■ PROMPT ■
Convert the text lines from the data below into a numbered list, skipping blank lines. Leave the pictures out of the list.

--*--

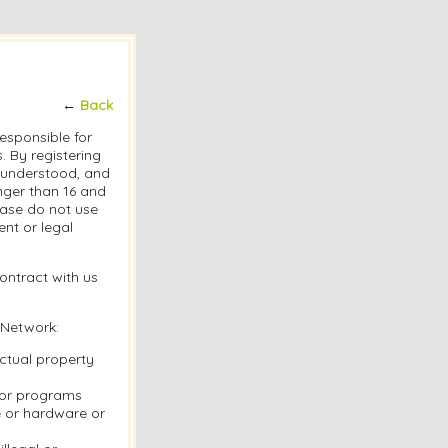
←
Back
responsible for
 By registering
, understood, and
nger than 16 and
lease do not use
nt or legal
ontract with us
 Network:
ectual property
s or programs
e or hardware or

--*--

■ ANSWER AREA ■
1. ←
2. Back
3. responsible for
4.  By registering
5. , understood, and
6. nger than 16 and
7. lease do not use
8. nt or legal
9. ontract with us
10.  Network:
11. ectual property
12. s or programs
13. e or hardware or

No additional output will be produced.